# Is rump roast a good choice for jerky?



## mrad

The local store has a one day sale on Rump Roasts. $2.69 lb.  Would this be a good lean cut for jerky?


----------



## Rings Я Us

Heck yeah, london broil too..
I use bottom round roast when it's on sale.


----------



## smo-kin joe

I am new to smoking and making jerky. I've tried jerky with sirloin tip, bottom of the round and rump roast. The rump roast was tough and very chewy. The bottom of the round was more to my liking. I plan on trying eye of the round and top of the round when they go on sale. Try the rump roast and see, you may like it, I didn't-won't be using it again.

Joe


----------



## meatsweats86

Any lean roast will work great. I've used top round, bottom round, eye of round.  The cheaper the better.

I just used a pork loin for the first time and let my family taste test it without telling them what it was. They had no idea it was pork and at $1.88/lb at Sam's club, this will become my new jerky meat. Very lean and usually no fat or cartilage running through it. Same texture as beef when dehydrated, just a lighter color unless you really hit it with the smoke or a dark seasoning or marinade.


----------



## phatbac

I used rump roast to make some eclipse jerky (lemon pepper) and it worked great. Slice as thin as you can get it. here is the thread i made about it...

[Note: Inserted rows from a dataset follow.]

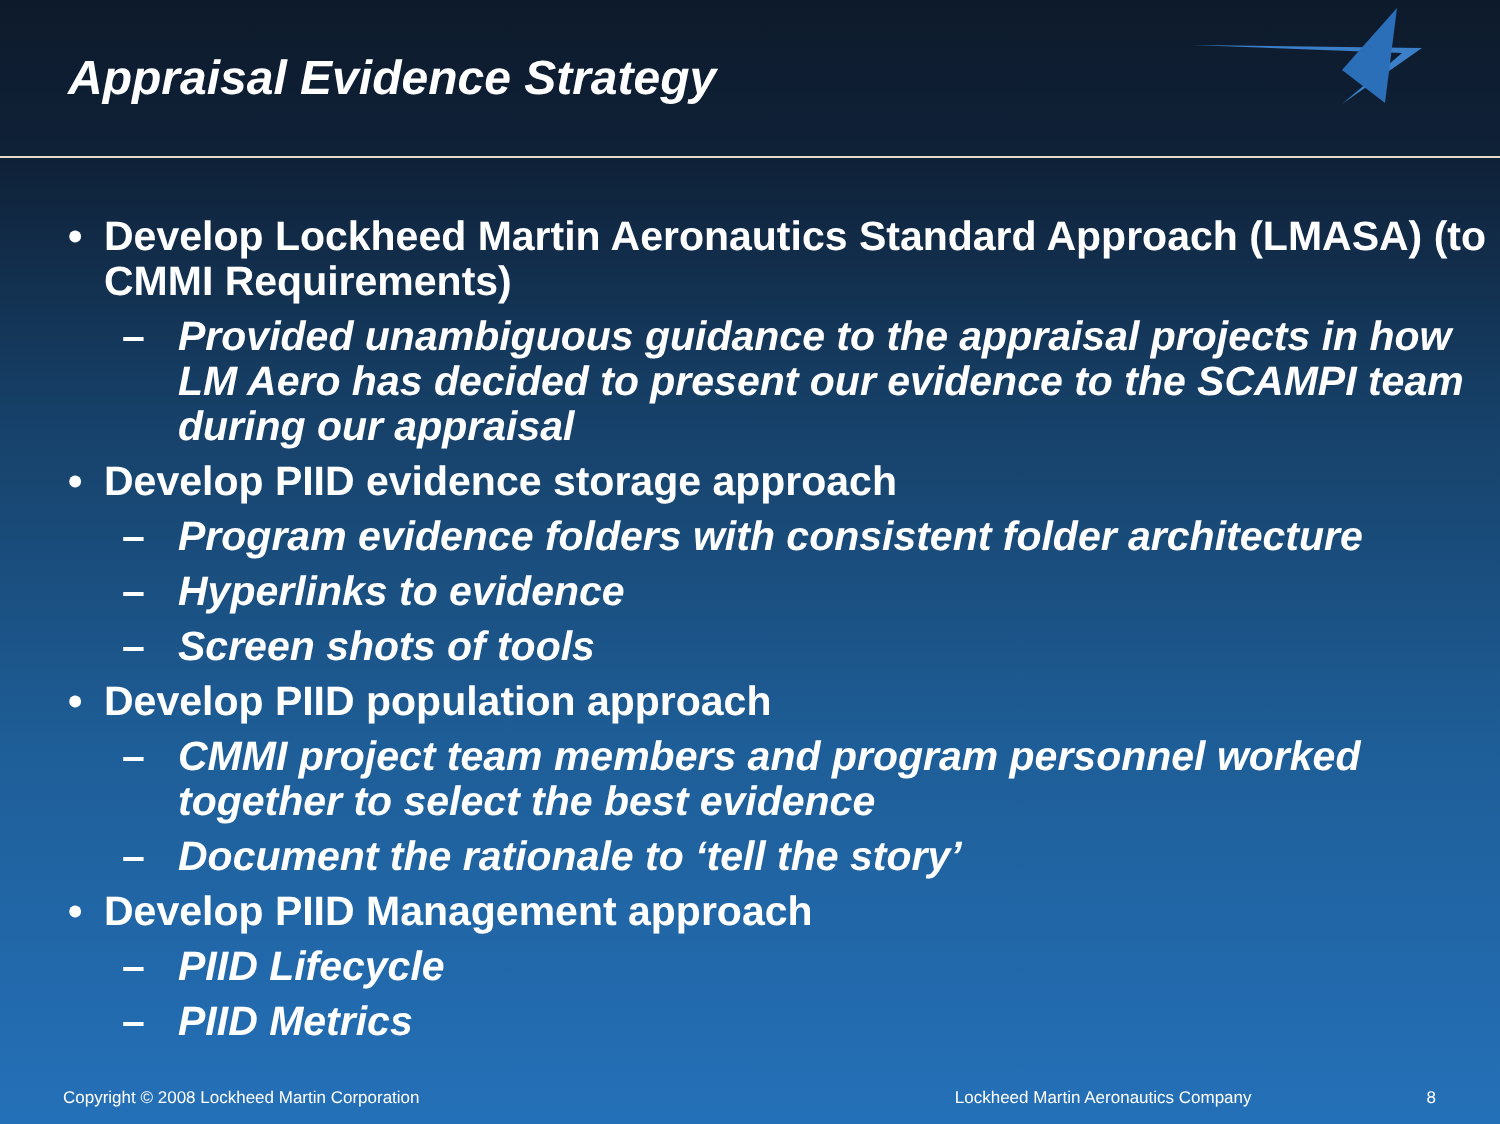Appraisal Evidence Strategy
• Develop Lockheed Martin Aeronautics Standard Approach (LMASA) (to CMMI Requirements)
– Provided unambiguous guidance to the appraisal projects in how LM Aero has decided to present our evidence to the SCAMPI team during our appraisal
• Develop PIID evidence storage approach
– Program evidence folders with consistent folder architecture
– Hyperlinks to evidence
– Screen shots of tools
• Develop PIID population approach
– CMMI project team members and program personnel worked together to select the best evidence
– Document the rationale to ‘tell the story’
• Develop PIID Management approach
– PIID Lifecycle
– PIID Metrics
Copyright © 2008 Lockheed Martin Corporation Lockheed Martin Aeronautics Company 8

http://www.smokingmeatforums.com/t/266971/eclipse-jerky-lemon-pepper

and the recipe

http://www.smokingmeatforums.com/t/266786/lemon-pepper-jerky-recipe

Happy Smoking,

phatbac (Aaron)


----------



## uncle eddie

Eye of round is my favorite...remember to get the leanest cut and trim as much excess fat as possible.


----------



## rc4u

I buy cyro vac whole bottom round its about $2.00 a # at sams. certified grass fed angus. usually about 13-15 #'s. it does have a fat cap but i trim it... and i think rump roast is from the bottom round, the whole top round is more tender but about same leanness. but it cost more... i freeze a little bit then use my globe slicer and i do some against grain and some 45 degree angle and some with grain. the whole cyro's have a few different cuts frome the whole and named different.


----------



## myownidaho

As was mentioned, any lean roast will work. Slicing across the grain instead of with will help ameliorate the toughness issue.


----------



## rc4u

across the grain if done proper is good for some, if to dry it does break into smaller pieces easier. i like the with grain myself, and the 45 degree angle. like when your fishing or mowing ect you stick end in mouth and consume a little slower, if against grain usually doesn't last in mouth.


----------



## myownidaho

45 degree angle sounds like a great compromise. I’ll try it on the next batch. I think it also depends on how thick you like your jerky. I like mine on the thicker side.


----------